500-year-old Incan mummy had lung infection, probably TB


Studies of a 15-year-old Incan girl who was sacrificed on an Argentine mountaintop 500 years ago show that she had a lung infection when she died, most likely tuberculosis, researchers reported this week. Two younger children who died with her did not have an infection, they said.

The mummy, known as the Maiden, was discovered in 1999 about 25 yards from the summit of Llullaiaco, a high-elevation volcano in the province of Salta, Argentina, by archaeologists led by Johan Reinhard and Constanza Ceruti of the Mountain Institute in Franklin, W.Va. The Maiden and a 7-year-old boy and a 6-year-old girl had been sacrificed to Pachamama, the earth goddess, in the ritual of Capacocha. The area’s freezing temperatures, low humidity, anaerobic environment and presence of natural disinfectants led to remarkable preservation of the bodies, which are now on display at the Museum of High Mountain Archaeology in Salta, Argentina. The mummies are in airtight, self-contained capsules maintained at minus-20 degrees Celsius.

Testing ancient specimens for infections is a tricky buiness. Because DNA must be amplified, there is a danger of also amplifying extraneous contaminants. And even if a pathogen is present, it doesn’t necessarily mean the individual had an active infection.


Angelique Corthals, a forensic anthropologist at the John Jay College of Criminal Justice at City University of New York and her colleagues at SUNY Stony Brook took a different approach. They took tissue swabs from the mouths of the Maiden and the 7-year-old boy and analyzed the proteins that were present. The team reported in the journal PLoS One that the proteins present in the Maiden were characteristic of an active immune response to an infection. DNA analysis suggested that the Maiden was infected by a bacterium from the Mycobacterium family, which includes the TB bacterium, and CT scans suggested she suffered from a lung infection. Similar problems were not observed in the boy.

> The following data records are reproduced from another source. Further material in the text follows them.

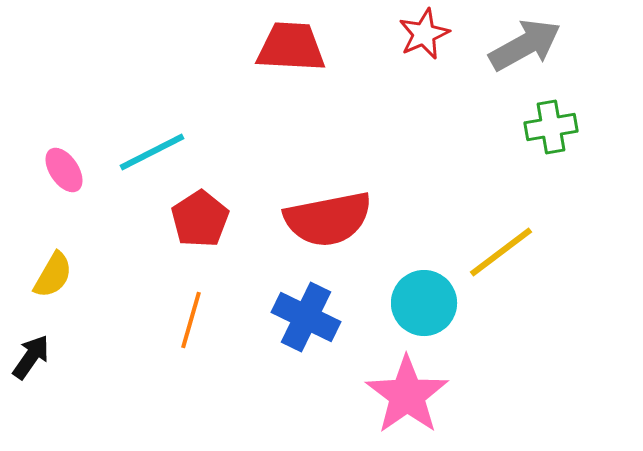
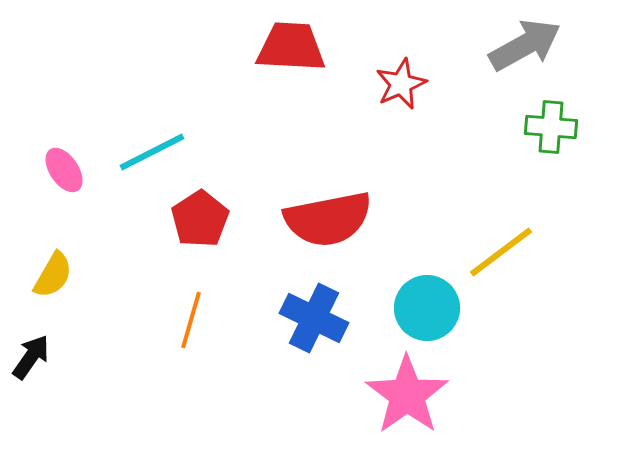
red star: moved 23 px left, 50 px down
green cross: rotated 15 degrees clockwise
cyan circle: moved 3 px right, 5 px down
blue cross: moved 8 px right, 1 px down
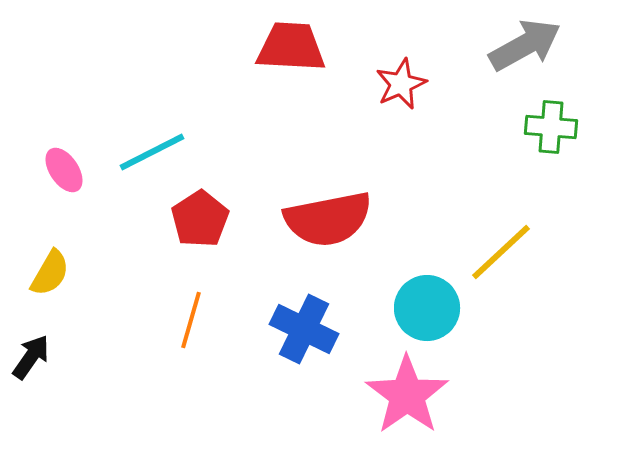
yellow line: rotated 6 degrees counterclockwise
yellow semicircle: moved 3 px left, 2 px up
blue cross: moved 10 px left, 11 px down
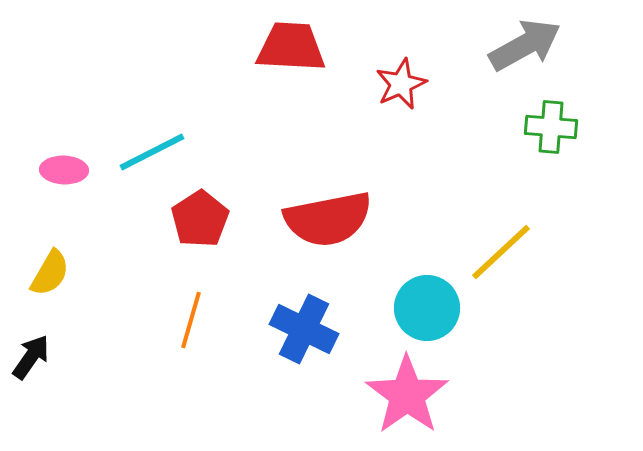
pink ellipse: rotated 54 degrees counterclockwise
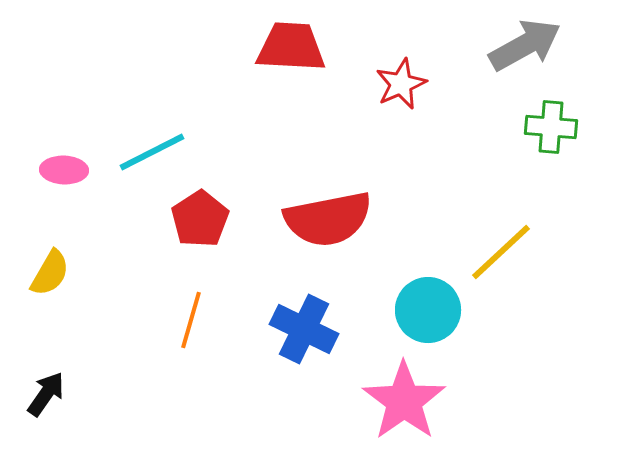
cyan circle: moved 1 px right, 2 px down
black arrow: moved 15 px right, 37 px down
pink star: moved 3 px left, 6 px down
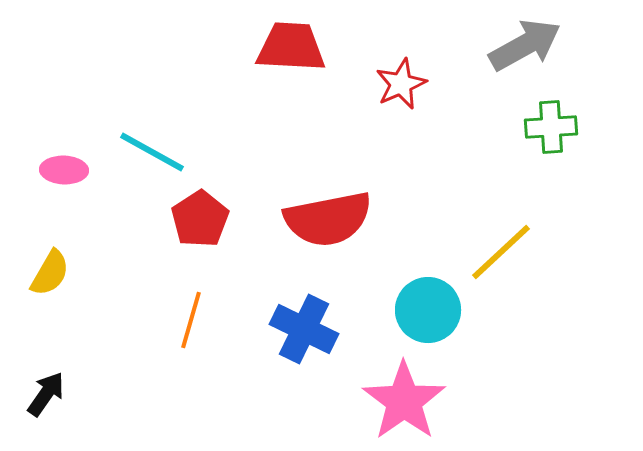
green cross: rotated 9 degrees counterclockwise
cyan line: rotated 56 degrees clockwise
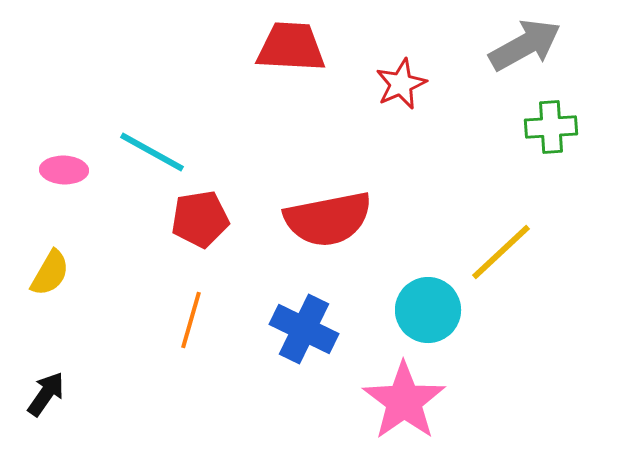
red pentagon: rotated 24 degrees clockwise
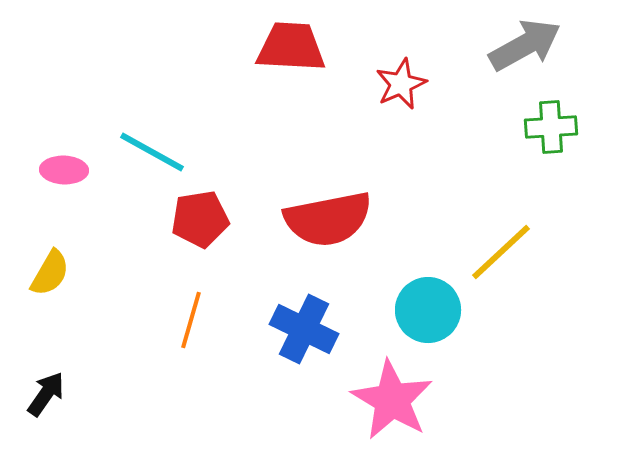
pink star: moved 12 px left, 1 px up; rotated 6 degrees counterclockwise
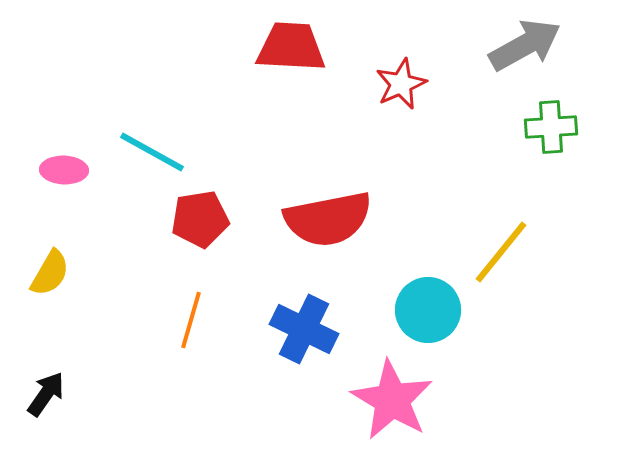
yellow line: rotated 8 degrees counterclockwise
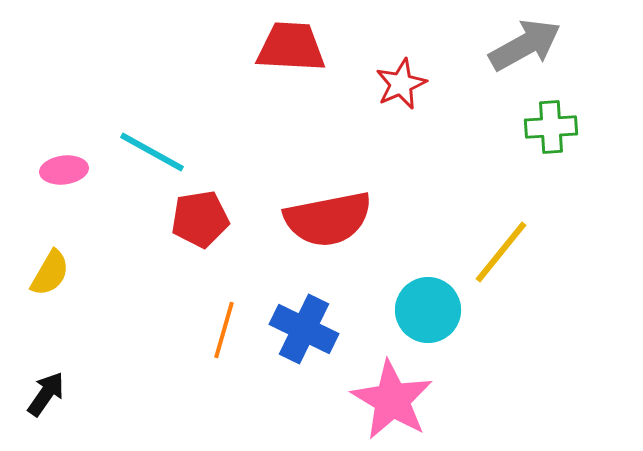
pink ellipse: rotated 9 degrees counterclockwise
orange line: moved 33 px right, 10 px down
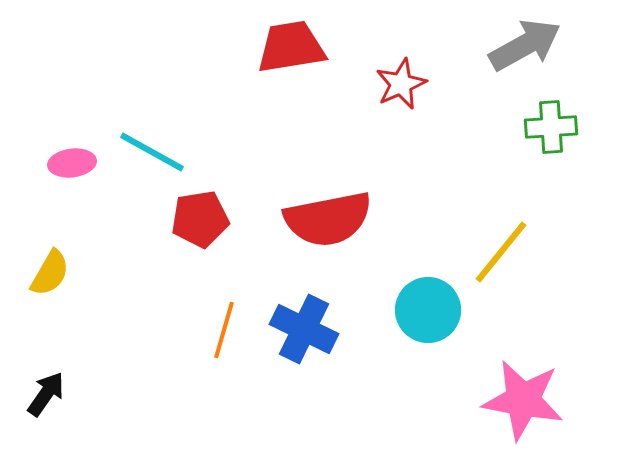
red trapezoid: rotated 12 degrees counterclockwise
pink ellipse: moved 8 px right, 7 px up
pink star: moved 131 px right; rotated 20 degrees counterclockwise
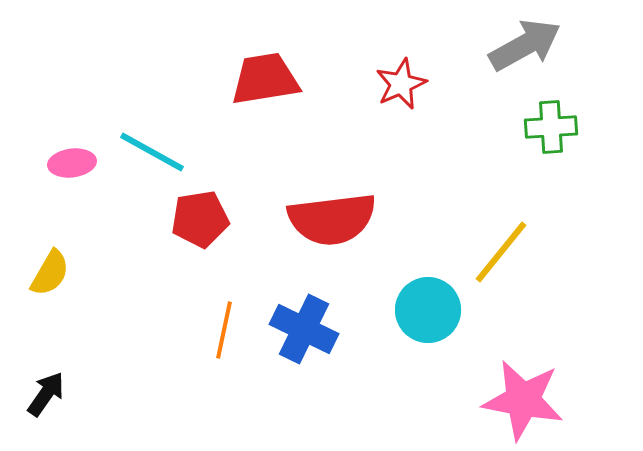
red trapezoid: moved 26 px left, 32 px down
red semicircle: moved 4 px right; rotated 4 degrees clockwise
orange line: rotated 4 degrees counterclockwise
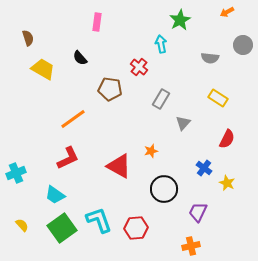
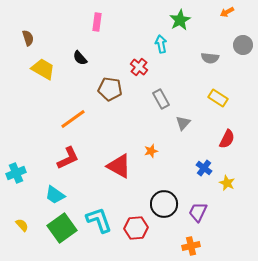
gray rectangle: rotated 60 degrees counterclockwise
black circle: moved 15 px down
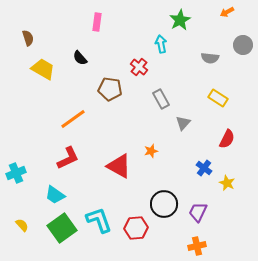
orange cross: moved 6 px right
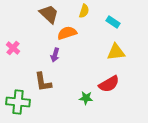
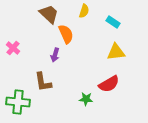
orange semicircle: moved 1 px left, 1 px down; rotated 84 degrees clockwise
green star: moved 1 px down
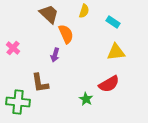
brown L-shape: moved 3 px left, 1 px down
green star: rotated 24 degrees clockwise
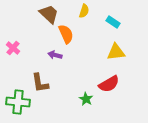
purple arrow: rotated 88 degrees clockwise
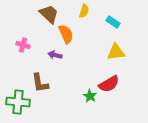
pink cross: moved 10 px right, 3 px up; rotated 24 degrees counterclockwise
green star: moved 4 px right, 3 px up
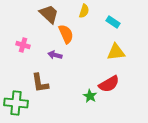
green cross: moved 2 px left, 1 px down
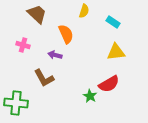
brown trapezoid: moved 12 px left
brown L-shape: moved 4 px right, 5 px up; rotated 20 degrees counterclockwise
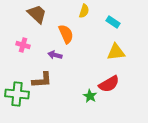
brown L-shape: moved 2 px left, 2 px down; rotated 65 degrees counterclockwise
green cross: moved 1 px right, 9 px up
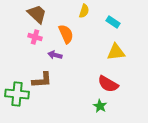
pink cross: moved 12 px right, 8 px up
red semicircle: moved 1 px left; rotated 60 degrees clockwise
green star: moved 10 px right, 10 px down
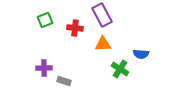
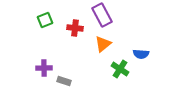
orange triangle: rotated 36 degrees counterclockwise
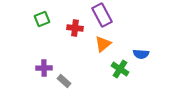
green square: moved 3 px left, 1 px up
gray rectangle: rotated 24 degrees clockwise
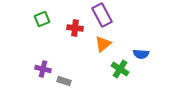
purple cross: moved 1 px left, 1 px down; rotated 14 degrees clockwise
gray rectangle: rotated 24 degrees counterclockwise
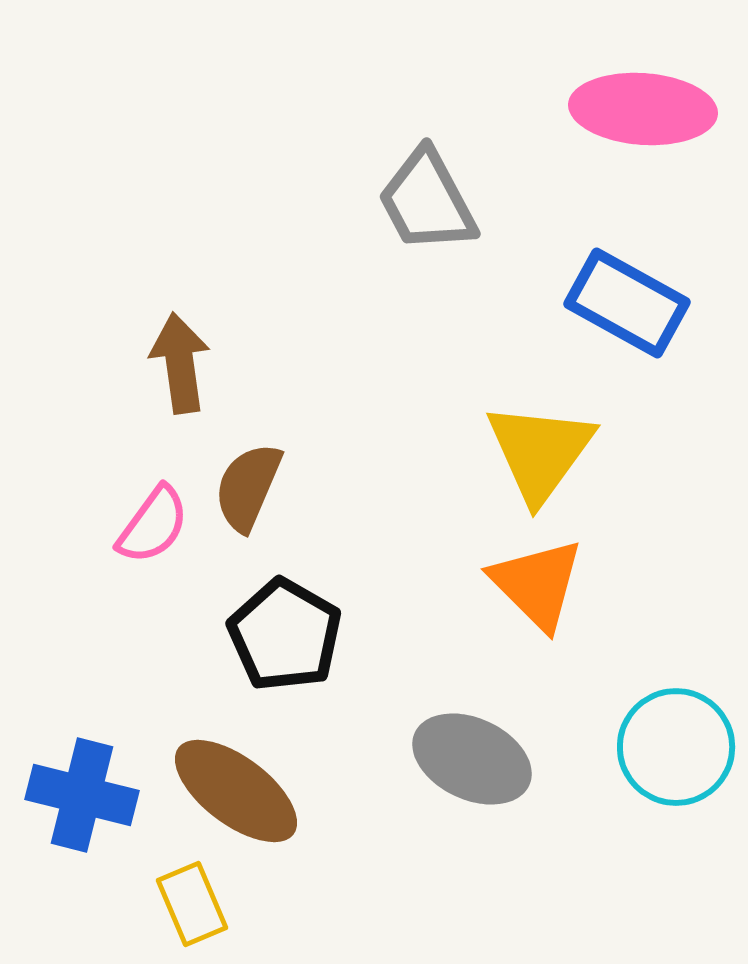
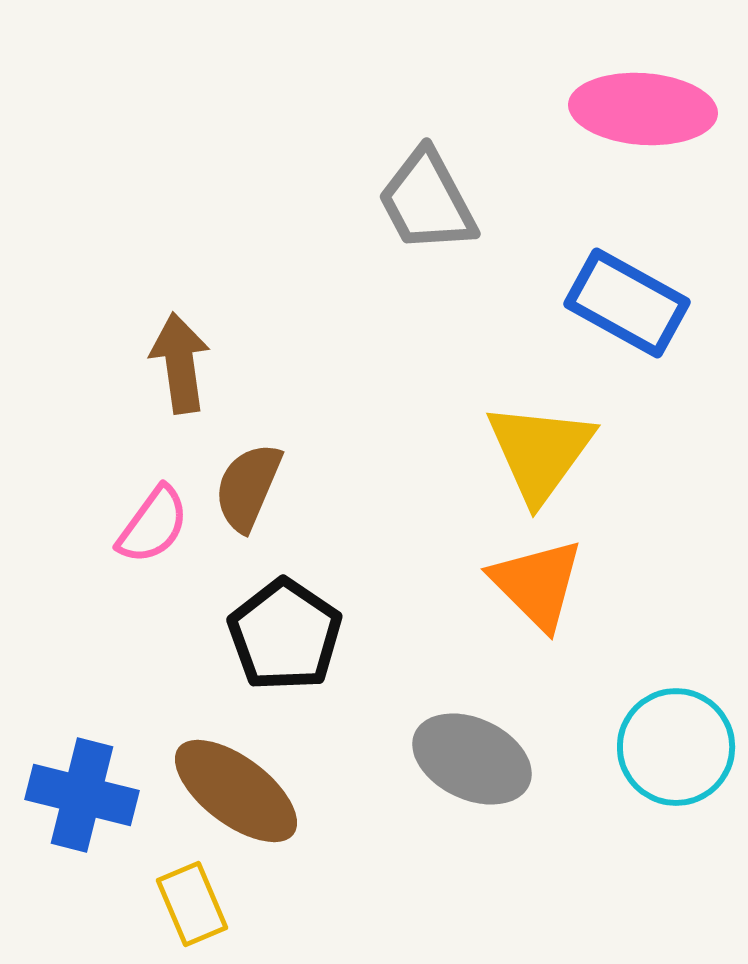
black pentagon: rotated 4 degrees clockwise
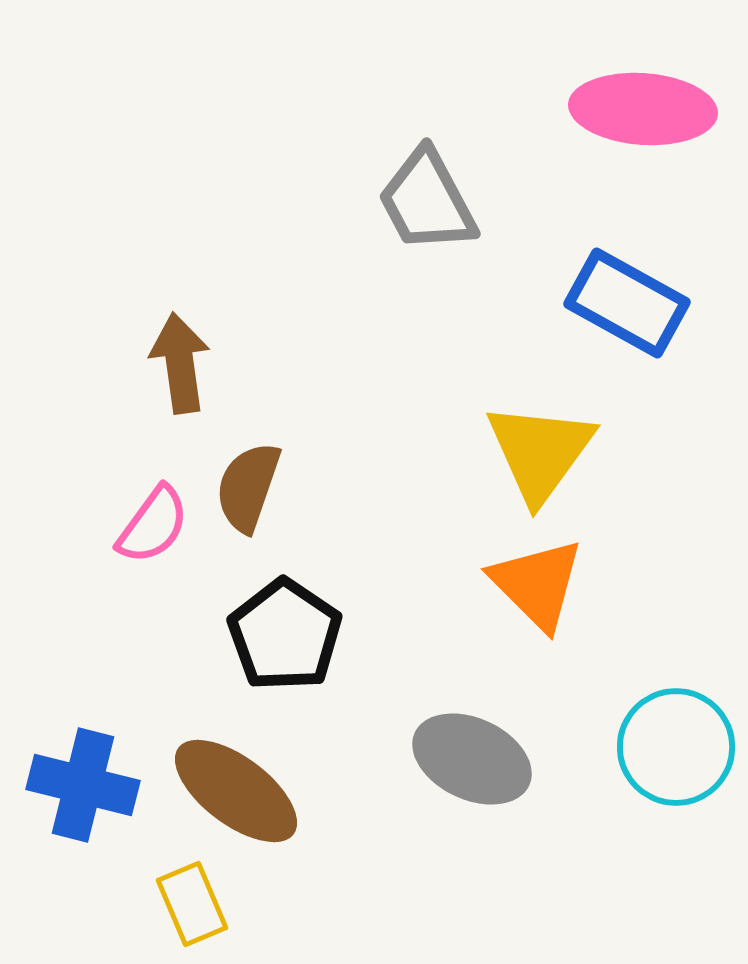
brown semicircle: rotated 4 degrees counterclockwise
blue cross: moved 1 px right, 10 px up
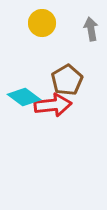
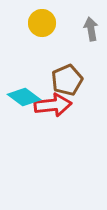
brown pentagon: rotated 8 degrees clockwise
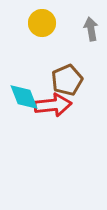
cyan diamond: rotated 32 degrees clockwise
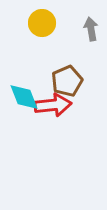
brown pentagon: moved 1 px down
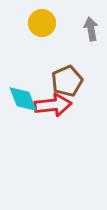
cyan diamond: moved 1 px left, 2 px down
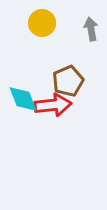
brown pentagon: moved 1 px right
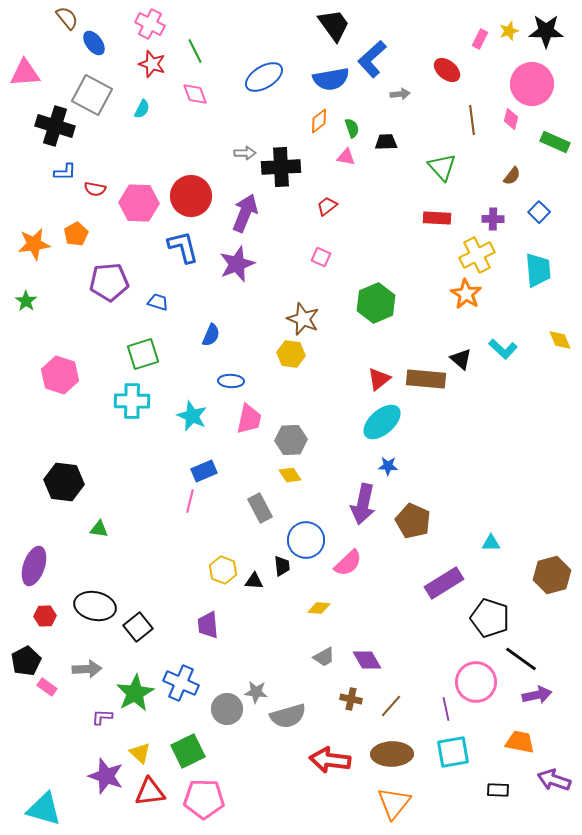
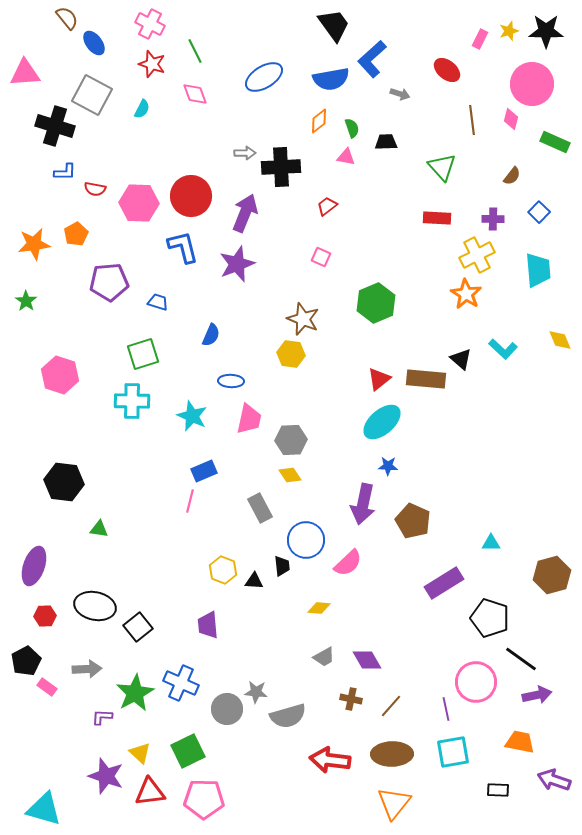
gray arrow at (400, 94): rotated 24 degrees clockwise
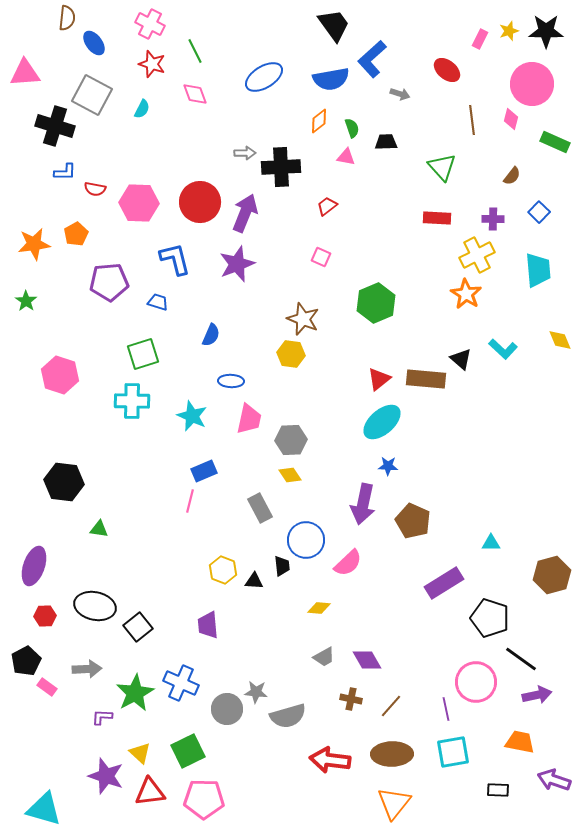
brown semicircle at (67, 18): rotated 45 degrees clockwise
red circle at (191, 196): moved 9 px right, 6 px down
blue L-shape at (183, 247): moved 8 px left, 12 px down
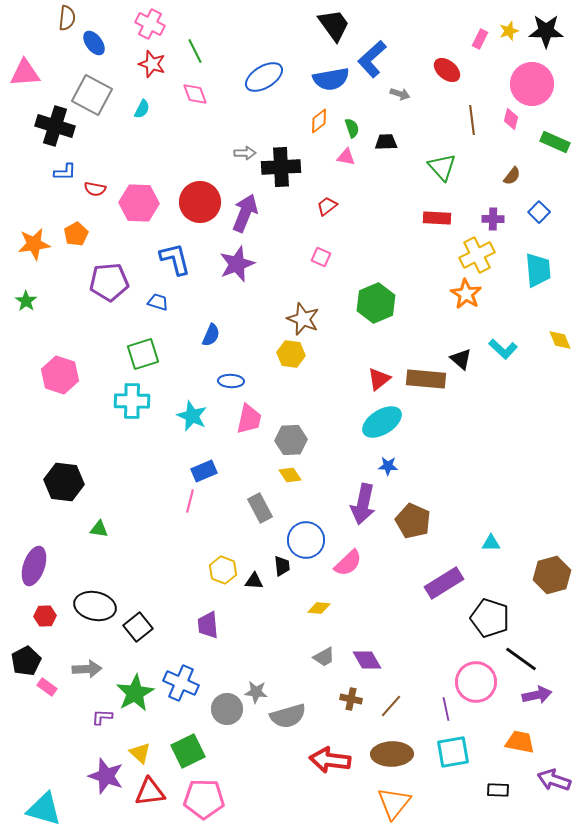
cyan ellipse at (382, 422): rotated 9 degrees clockwise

“Our study is the first of its kind since, rather than looking for the pathogen, which is notoriously difficult to do in historical samples, we are looking at the protein profile of the ‘patient,’ which more accurately tells us that there was indeed an infection at the time of death,” Corthals said. “Our study opens the door to solving many historical and current biomedical and forensic mysteries, from understanding why the plague of 1918 was so lethal to finding out which pathogen is responsible for death is cases of multiple infections.”